** Opening GIVEN RECORDS block **

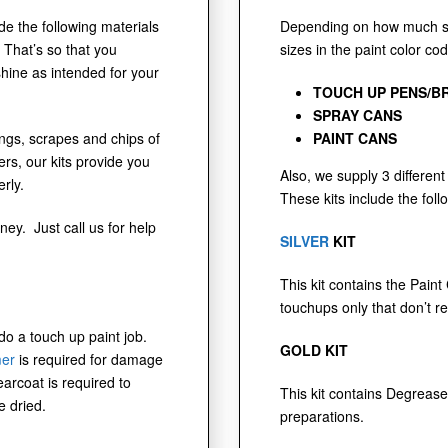
ude the following materials
Depending on how much sur
 That’s so that you
sizes in the paint color co
shine as intended for your
TOUCH UP PENS/B
SPRAY CANS
dings, scrapes and chips of
PAINT CANS
s, our kits provide you
Also, we supply 3 different 
rly.
These kits include the foll
ney. Just call us for help
SILVER
KIT
This kit contains the Paint
touchups only that don’t r
 do a touch up paint job.
GOLD KIT
mer
is required for damage
earcoat is required to
This kit contains Degrease
e dried.
preparations.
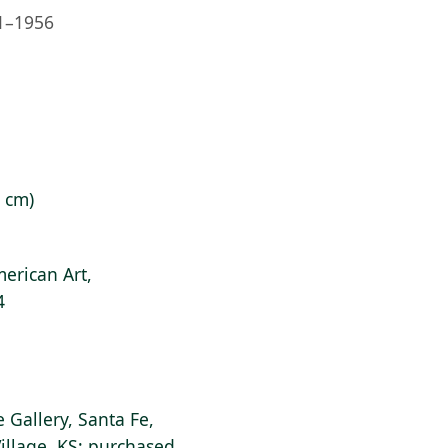
1–1956
9 cm)
erican Art,
4
e Gallery, Santa Fe,
illage, KS; purchased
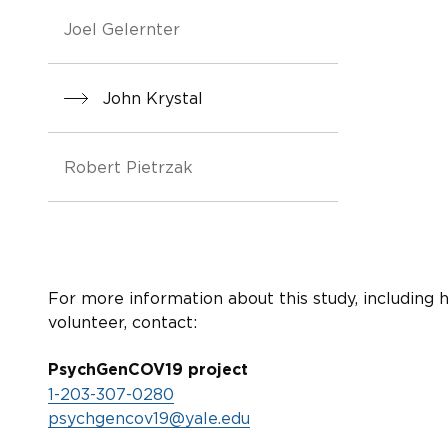
Joel Gelernter
John Krystal
Robert Pietrzak
For more information about this study, including 
volunteer, contact:
PsychGenCOV19 project
1-203-307-0280
psychgencov19@yale.edu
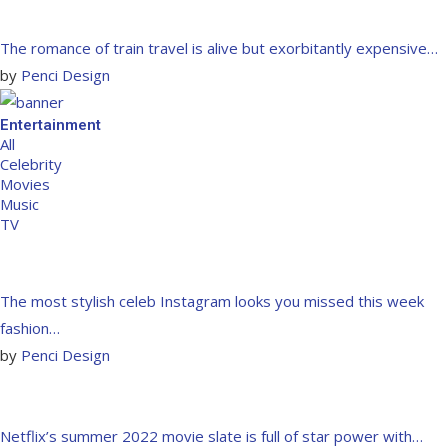
The romance of train travel is alive but exorbitantly expensive…
by
Penci Design
Entertainment
All
Celebrity
Movies
Music
TV
The most stylish celeb Instagram looks you missed this week
fashion…
by
Penci Design
Netflix’s summer 2022 movie slate is full of star power with…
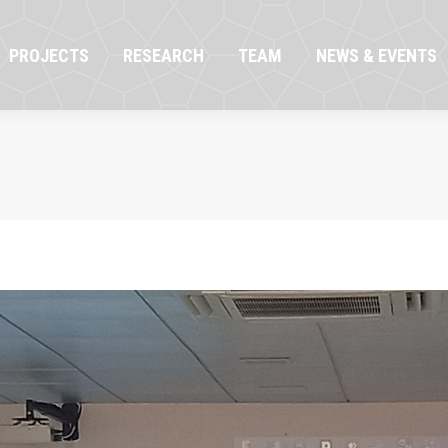
OJECTS
RESEARCH
TEAM
NEWS & EVENTS
PROJECTS
RESEARCH
TEAM
NEWS & EVENTS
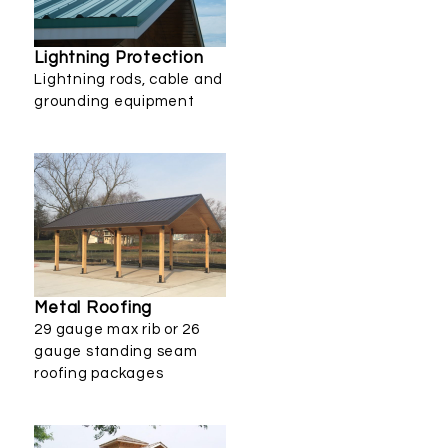
Lightning Protection
Lightning rods, cable and
grounding equipment
Metal Roofing
29 gauge max rib or 26
gauge standing seam
roofing packages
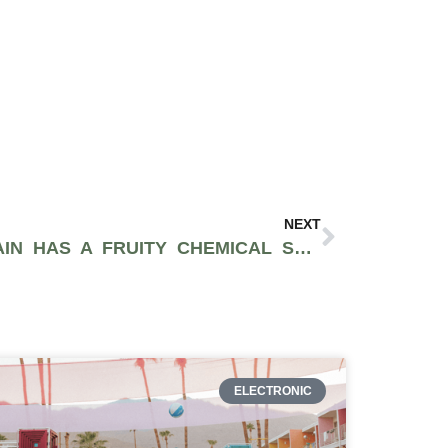
NEXT
THE TRAINWRECK STRAIN HAS A FRUITY CHEMICAL SMELL AND WILL HIT YOU LIKE A BAG OF BRICKS
ELECTRONIC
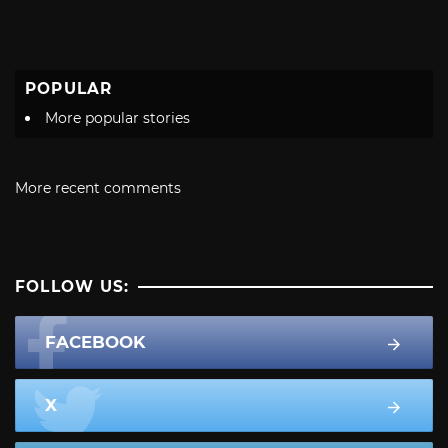
POPULAR
More popular stories
More recent comments
FOLLOW US:
FACEBOOK
X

** Closing GIVEN RECORDS block **

■ THE TASK ■
Pull out every line in the listing that contains the word "required".

■ WRITTEN ANSWER ■
is required for damage
earcoat is required to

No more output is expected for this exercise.